Inter-assay Precision (Precision between assays) Three samples of known concentration were tested six times on one plate to assess intra-assay precision.
Spike Recovery
The spike recovery was evaluated by spiking 3 levels of rat IL-2 into health rat serum sample. The un-spiked serum was used as blank in these experiments.
The recovery ranged from 83% to 110% with an overall mean recovery of 95%.
Sample Values
| Sample Matrix | Sample Evaluated | Range (pg/ml) | Detectable (%) | Mean of Detectable (pg/ml) |
|---|---|---|---|---|
| Serum | 30 | 9.9-387.7 | 50 | 92.4 |
Serum/Plasma – Thirty samples from apparently healthy rats were evaluated for the presence of IL-6 in this assay. No medical histories were available for the donors.

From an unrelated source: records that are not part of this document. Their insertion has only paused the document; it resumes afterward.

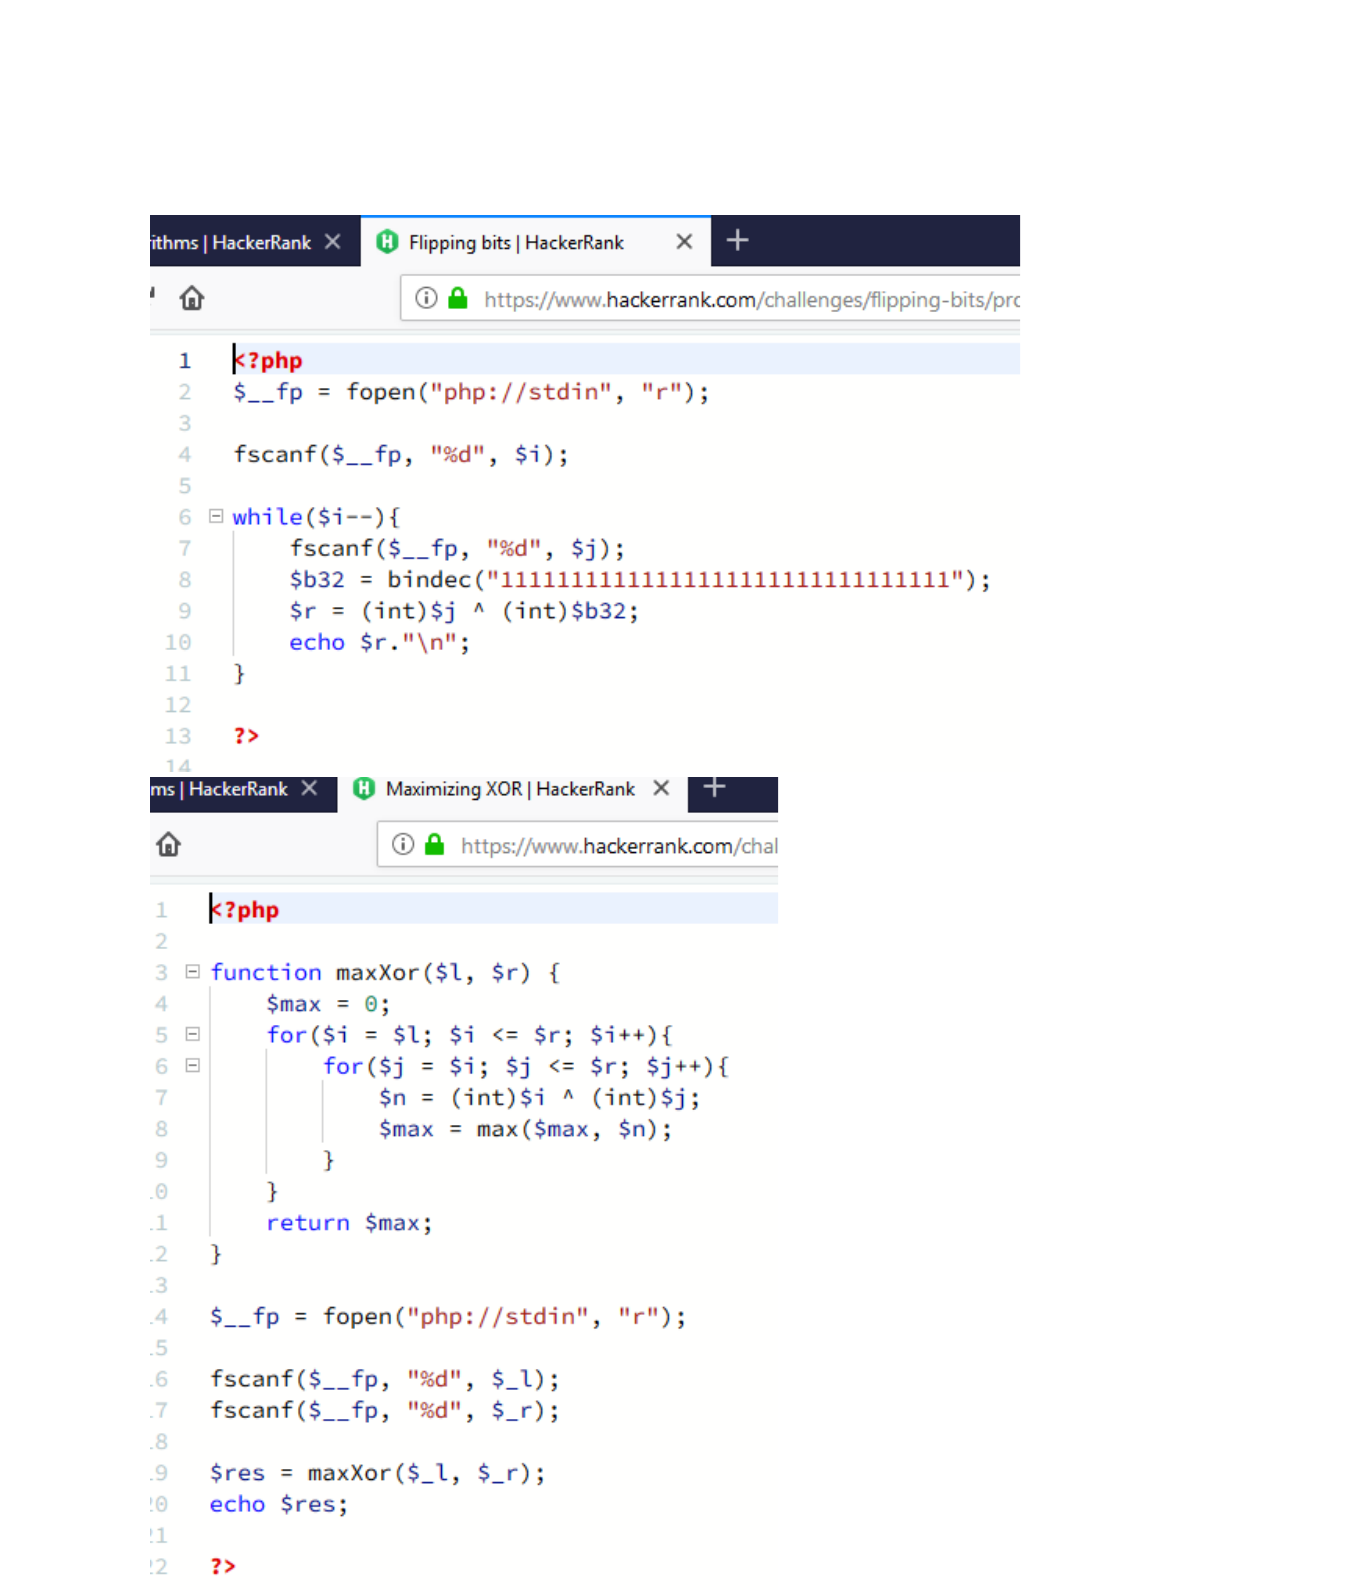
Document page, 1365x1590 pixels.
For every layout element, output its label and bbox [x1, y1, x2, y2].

picture [150, 777, 779, 1590]
picture [150, 215, 1021, 772]
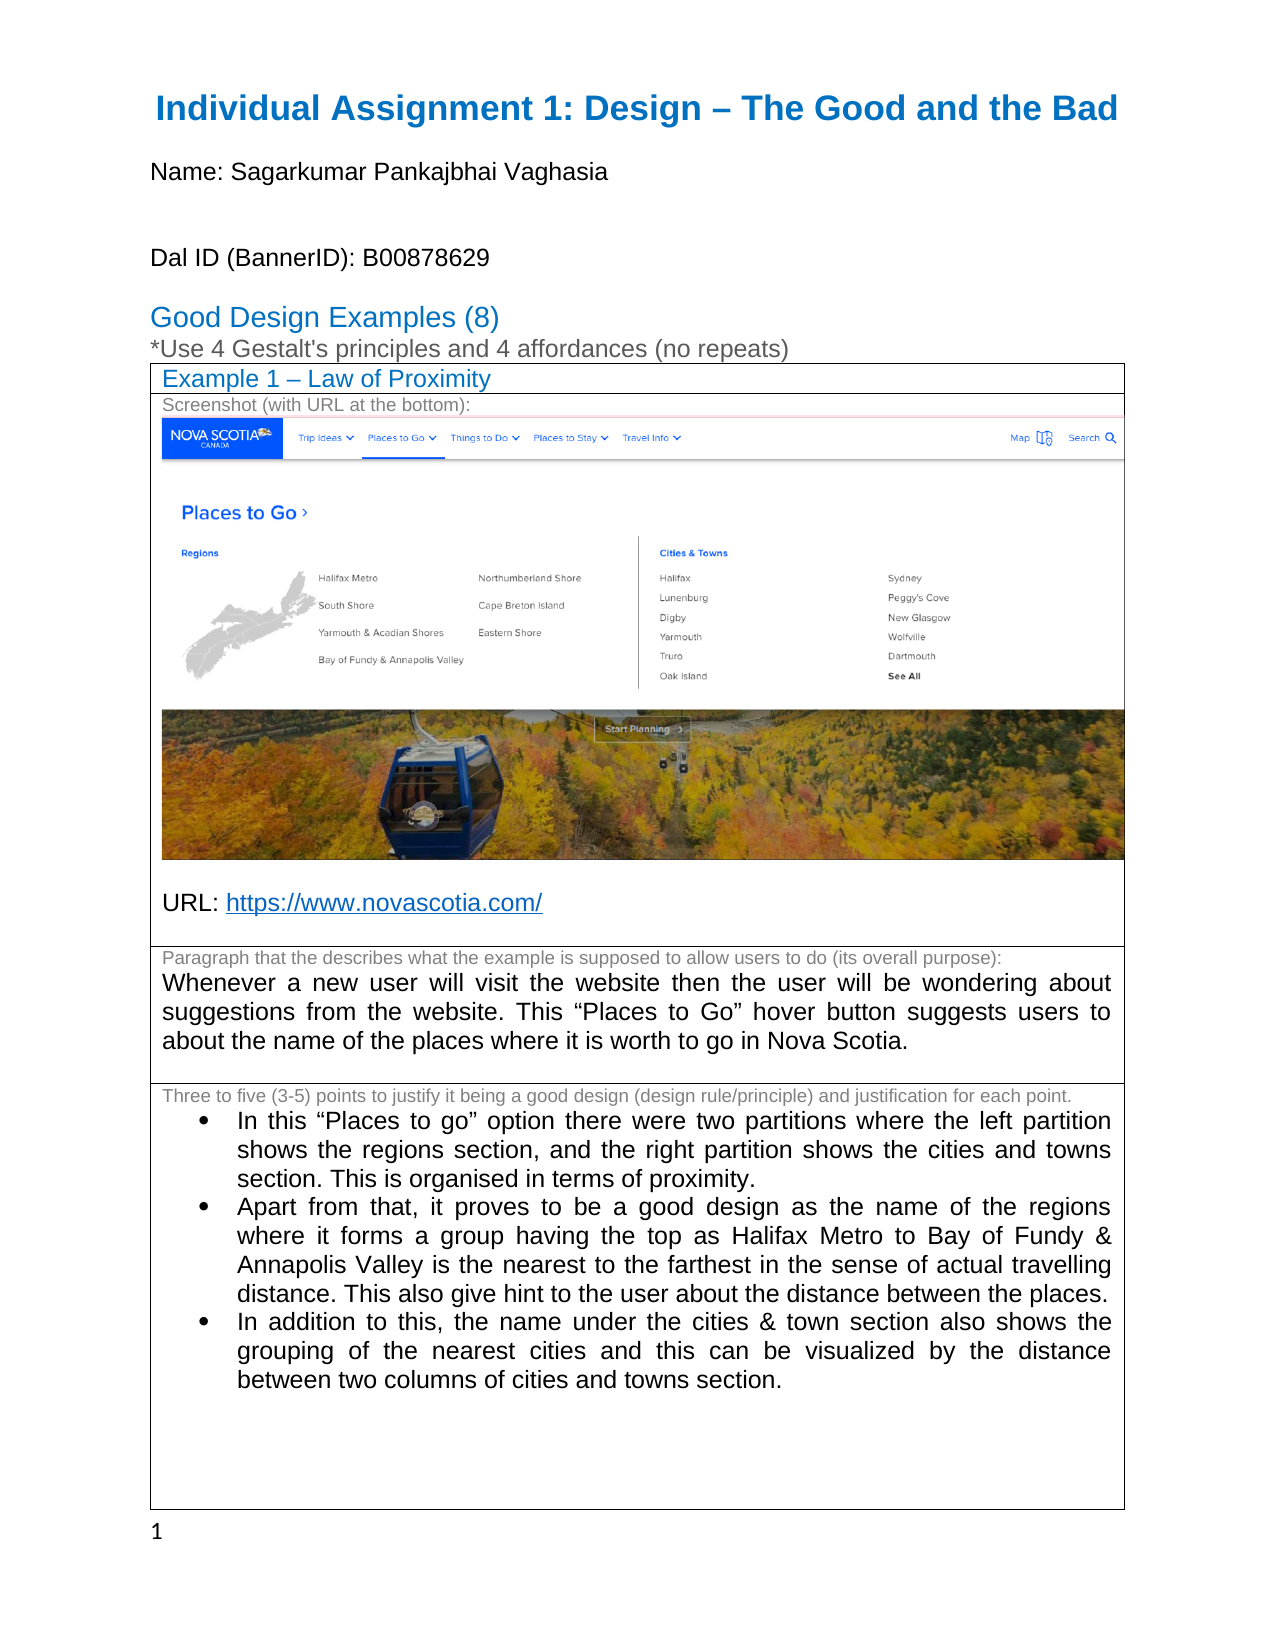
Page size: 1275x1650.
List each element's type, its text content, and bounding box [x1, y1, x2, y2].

text Individual Assignment 1: Design – The Good and the Bad [150, 87, 1125, 128]
table_cell Screenshot (with URL at the bottom): URL: https://www.novascotia.com/ [151, 394, 1124, 946]
table_cell Three to five (3-5) points to justify it being a good design (design rule/principle) and justification for each point. In this “Places to go” option there were two partitions where the left partition shows the regions section, and the right partition shows the cities and towns section. This is organised in terms of proximity. Apart from that, it proves to be a good design as the name of the regions where it forms a group having the top as Halifax Metro to Bay of Fundy & Annapolis Valley is the nearest to the farthest in the sense of actual travelling distance. This also give hint to the user about the distance between the places. In addition to this, the name under the cities & town section also shows the grouping of the nearest cities and this can be visualized by the distance between two columns of cities and towns section. [151, 1084, 1124, 1509]
table_cell Paragraph that the describes what the example is supposed to allow users to do (its overall purpose): Whenever a new user will visit the website then the user will be wondering about suggestions from the website. This “Places to Go” hover button suggests users to about the name of the places where it is worth to go in Nova Scotia. [151, 947, 1124, 1083]
text Name: Sagarkumar Pankajbhai Vaghasia [150, 157, 1125, 186]
text Good Design Examples (8) [150, 301, 1125, 334]
text *Use 4 Gestalt's principles and 4 affordances (no repeats) [150, 334, 1125, 363]
table_header Example 1 – Law of Proximity [151, 364, 1124, 393]
text Dal ID (BannerID): B00878629 [150, 243, 1125, 272]
picture [161, 415, 1125, 860]
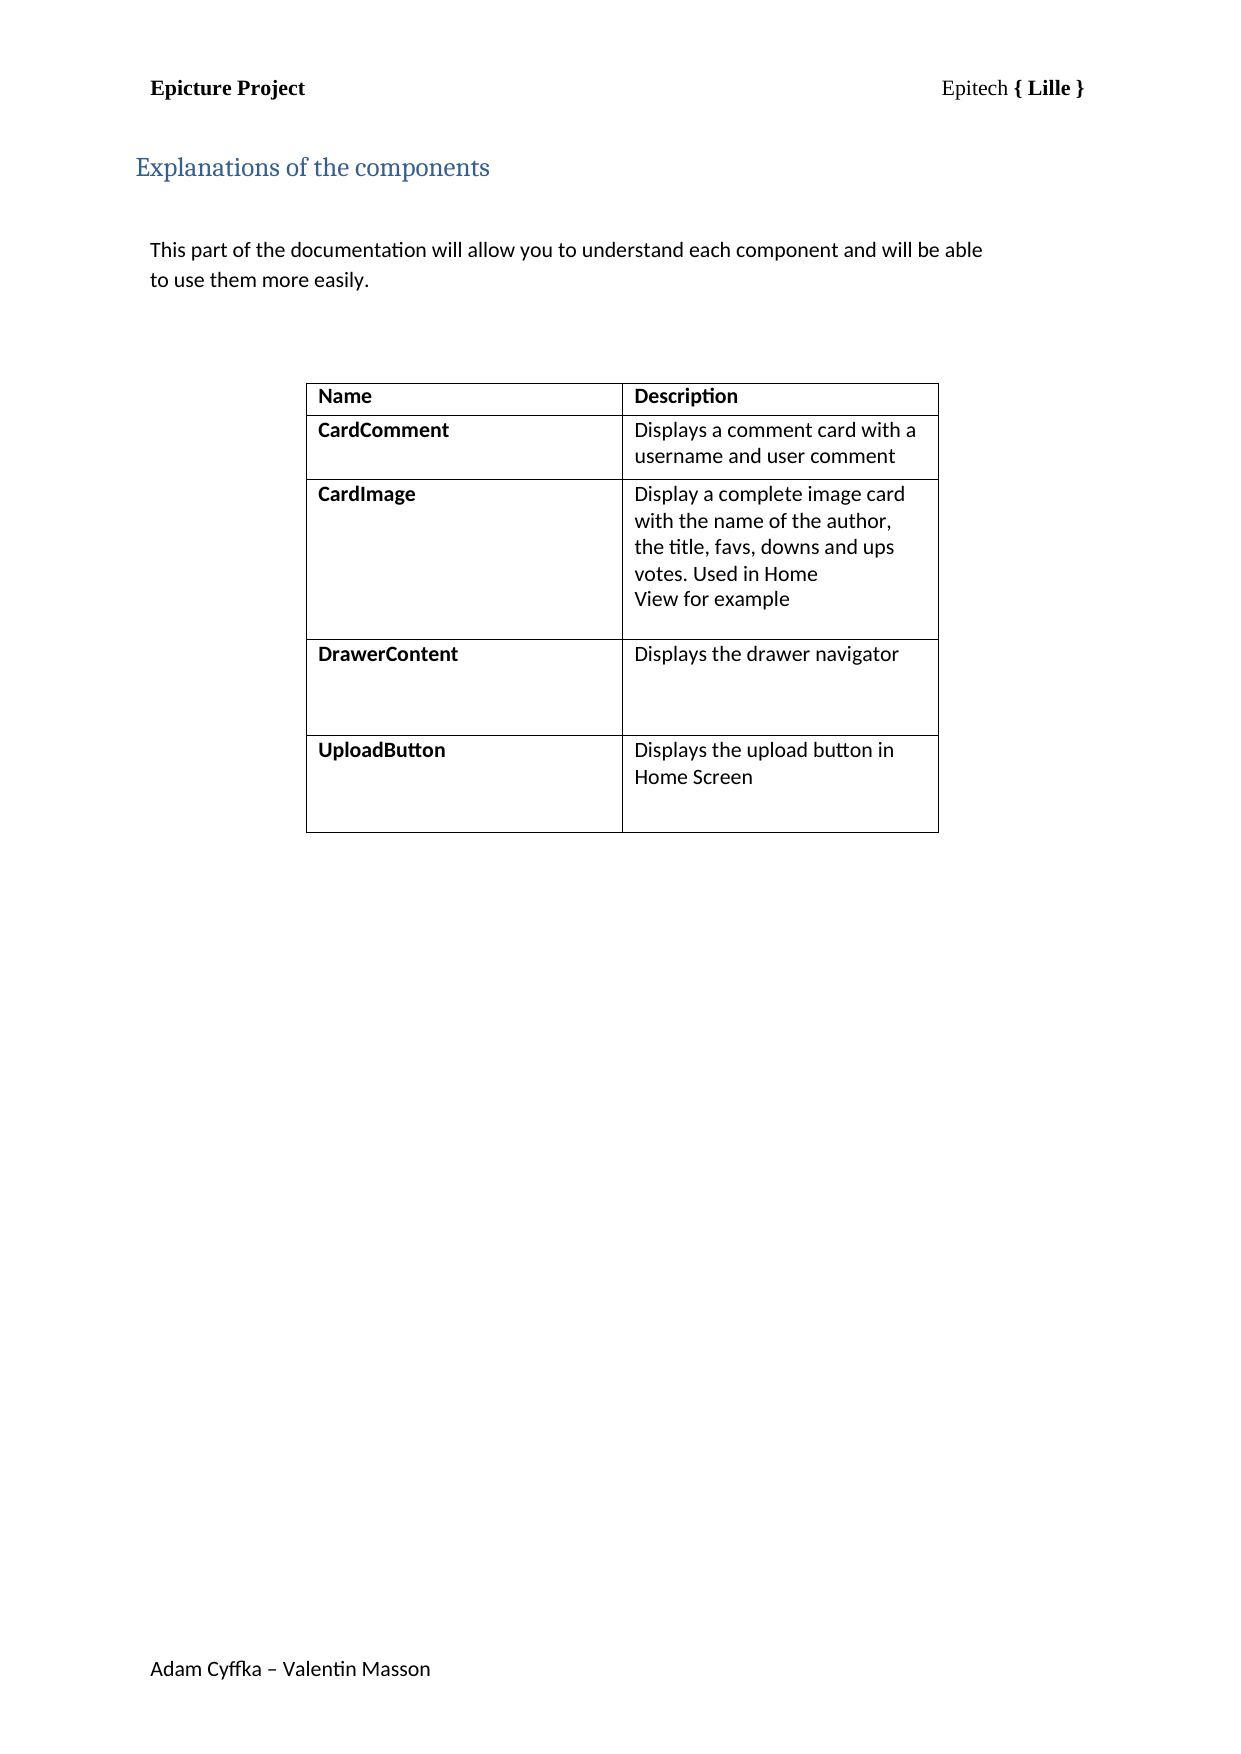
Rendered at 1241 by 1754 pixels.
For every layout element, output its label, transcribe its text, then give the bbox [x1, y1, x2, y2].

table_cell CardComment [307, 416, 622, 479]
table_cell Displays the upload button in Home Screen [623, 736, 938, 832]
subtitle Explanations of the components [135, 152, 1105, 183]
table_header Description [623, 384, 938, 415]
text This part of the documentation will allow you to understand each component and will be able to use them more easily. [150, 236, 988, 293]
table_cell Displays a comment card with a username and user comment [623, 416, 938, 479]
table_cell CardImage [307, 480, 622, 639]
table_cell DrawerContent [307, 640, 622, 735]
table_cell Display a complete image card with the name of the author, the title, favs, downs and ups votes. Used in Home View for example [623, 480, 938, 639]
table_cell UploadButton [307, 736, 622, 832]
table_cell Displays the drawer navigator [623, 640, 938, 735]
table_header Name [307, 384, 622, 415]
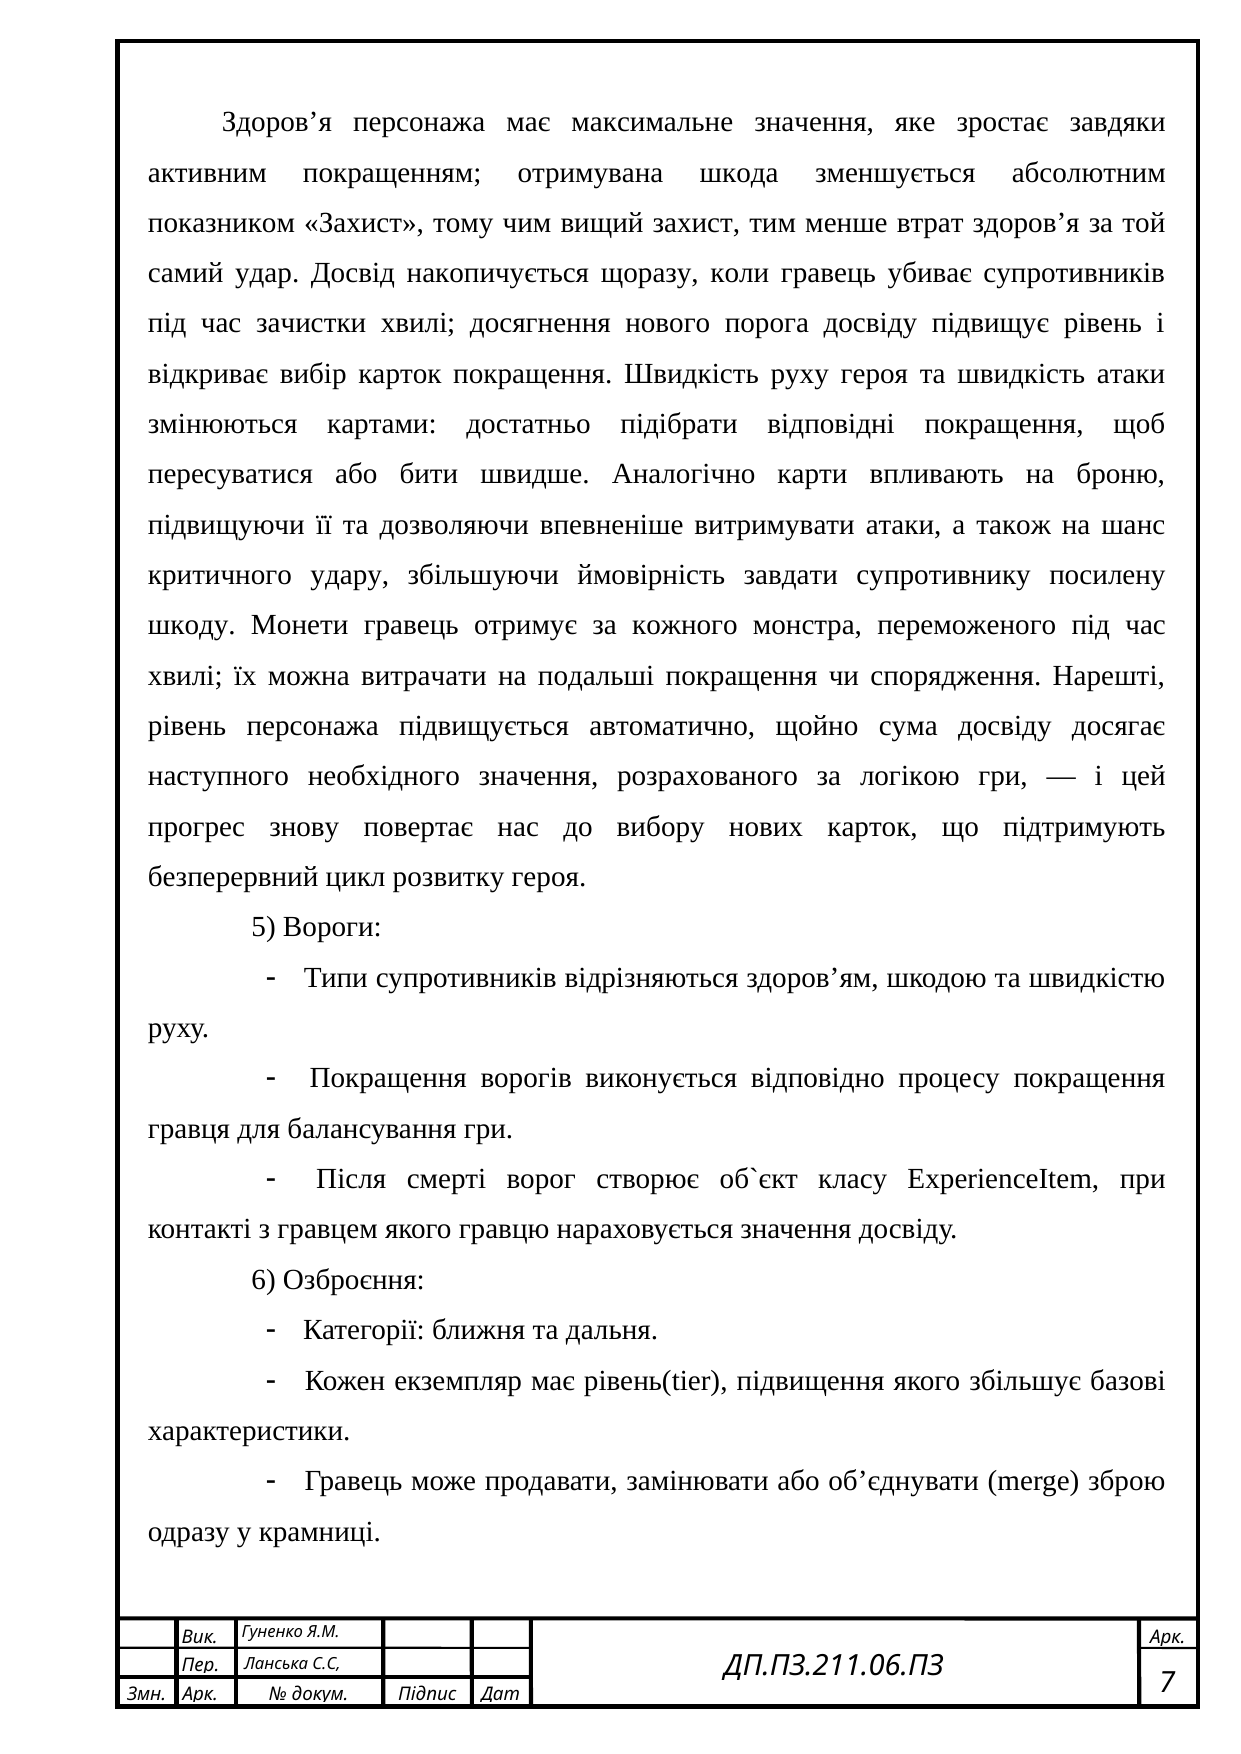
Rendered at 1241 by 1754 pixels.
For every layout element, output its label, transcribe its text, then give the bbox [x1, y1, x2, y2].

n.d. = non-detectable. Samples measured below the sensitivity are considered to be non-detectable.
Product Data Sheet
Background: IL-2
Interleukin 2 (IL-2), also known as T cell growth factor (TCGF), is a 15-18 kDa variably glycosylated alpha -helical polypeptide that is a member of the Common gamma Chain (gamma c) cytokine family. It exists as a monomer and has a notably short half-life (< 30 minutes). Human IL-2 is synthesized as a 153 amino acid (aa) precursor that contains a 20 aa signal sequence plus a 133 aa mature region. The mature region is alpha -helical in nature, and contains one utilized O-linked glycosylation site at Thr3 plus three cysteines, two of which form an intrachain disulfide bond that is essential for activity. Mature human IL-2 shares 73%, 66%, 78% and 97% aa identity with canine, rat, feline and rhesus monkey IL-2, respectively. Although human IL-2 shares only approximately 60% aa identity with the highly polymorphic mouse IL-2, human IL-2 is known to be active on mouse IL-2 responsive cells. Cells reported to secrete IL-2 include gamma δ T cells, activated conventional CD4+ and CD8+ T cells, neurons, microglia, and hematopoietic stem cells.
The receptor for IL-2 (IL-2 R) is composed of three subunits, the 55 kDa CD25/IL-2 R alpha chain, the 70 kDa IL-2 R beta chain, and the 65 kDa Common gamma Chain. IL-2 first binds to CD25, the binary complex then recruits IL-2 R beta and gamma c to form the quaternary signaling complex. In addition to IL-2, IL-2 R beta is used by IL-15 in its quaternary signaling complex. gamma c also serves as a signaling receptor for IL-4, -7, -9, -15, and -21.
In vitro studies have shown an important role for IL-2 in T cell activation and expansion. In vivo, IL-2 is critical for the development, maintenance and function of regulatory T cells (Treg) which provide protection against autoimmune disease. On the other hand, IL-2 can also promote autoimmune inflammation in target organs through its roles in regulating the expression of T cell trafficking genes, and production of Th2 cytokines. Within the CD8+ T cell subset, IL-2 is essential for optimal primary responses and differentiation into terminal effector cells. IL-2 also promotes the development of activated CD8+ T cells into memory cells.